Tu chodzi o coś innego. Na takich mozaikach terytoriów można toczyć zastępcze wojny imperiów. Zagłada milionów istnień ludzkich nie jest zatem skutkiem systemu państw narodowych, ale jest wynikiem wysiłków wielkich mocarstw opartych na zasadzie „dziel i rządź”. Imperia naprawdę potrzebują wojen zastępczych, weźmy Koreę, Wietnam lub ostatnio Ukrainę.

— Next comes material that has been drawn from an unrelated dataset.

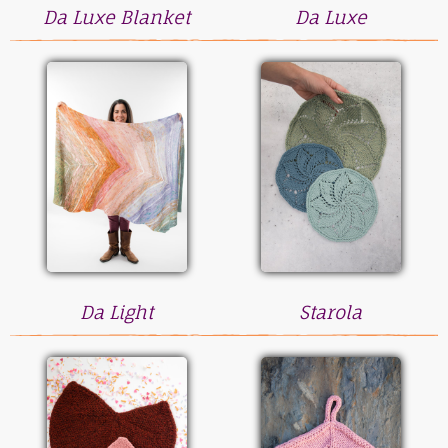
Da Luxe Blanket
Da Luxe
Da Light
Starola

Dlatego Dasgupta sugeruje, co następuje.
Dochody muszą być dzielone bardziej sprawiedliwie między państwami, ponieważ w przeciwnym razie ogromne różnice doprowadzą do nowych wojen i napływu uchodźców. W istocie proponuje gigantyczny ponadnarodowy budżet. (Tymczasem członkowie UE również wysysają zęby z 1-procentowej płatności.) Trzeba zmusić rządy krajowe do przestrzegania wspólnych zasad. Według niego taki międzynarodowy nadzór może zyskać demokratyczną władzę tylko wtedy, gdy zniesione zostaną obecne zasady dotyczące obywatelstwa; ponieważ wybory w państwach narodowych nie nadają się do demokratycznej kontroli nad instytucjami, które czuwają nad państwami narodowymi. Zdaniem Dasgupty, wszystkie powyższe aspiracje pojawiły się już w dość dużym systemie: Unii Europejskiej. Nawet jeśli UE jest teraz niedoskonała i nie wydaje się, aby zmierzała w kierunku wzmocnienia, wciąż oferuje pryncypialne przykłady, aby zwrócić uwagę całego świata.

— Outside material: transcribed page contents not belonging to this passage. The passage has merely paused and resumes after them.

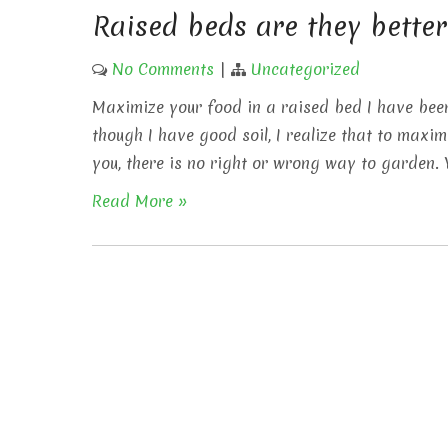
Raised beds are they better
No Comments
|
Uncategorized
Maximize your food in a raised bed I have bee
though I have good soil, I realize that to max
you, there is no right or wrong way to garden.
Read More »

Z drugiej strony możemy powiedzieć od wewnątrz, że głównym problemem jest to, że wybór europejskich przywódców nie ma nic wspólnego z reprezentacją powszechną. Dlatego jeśli przywódcy nie wypełniają mandatu demokratycznego i wywołują masowe niezadowolenie, to nie ma konsekwencji – a zwłaszcza na czele naszej Unii. (Jak widzieliśmy to ostatnio w związku z oskarżeniami o korupcję przeciwko Stelli Kyriakídis, komisarz UE ds. zdrowia, która również podpisała kontrakty na szczepionki.) Jeśli nie jesteś z nich zadowolony, możesz zostać zastąpiony - przez ludzi: na tym polega Brytyjczycy zdecydowali w Brexicie. Podczas gdy politycy stojący na czele państw członkowskich są bezpośrednio zależni od ludzi, którzy ich wybierają, przywódcy imperium muszą jedynie odpowiadać przed swoimi zamorskimi sługami.
Tak przynajmniej sugeruje znany idylliczny obraz pocałunku Jean-Claude'a Junkera i amerykańskiego finansisty György'ego Sorosa.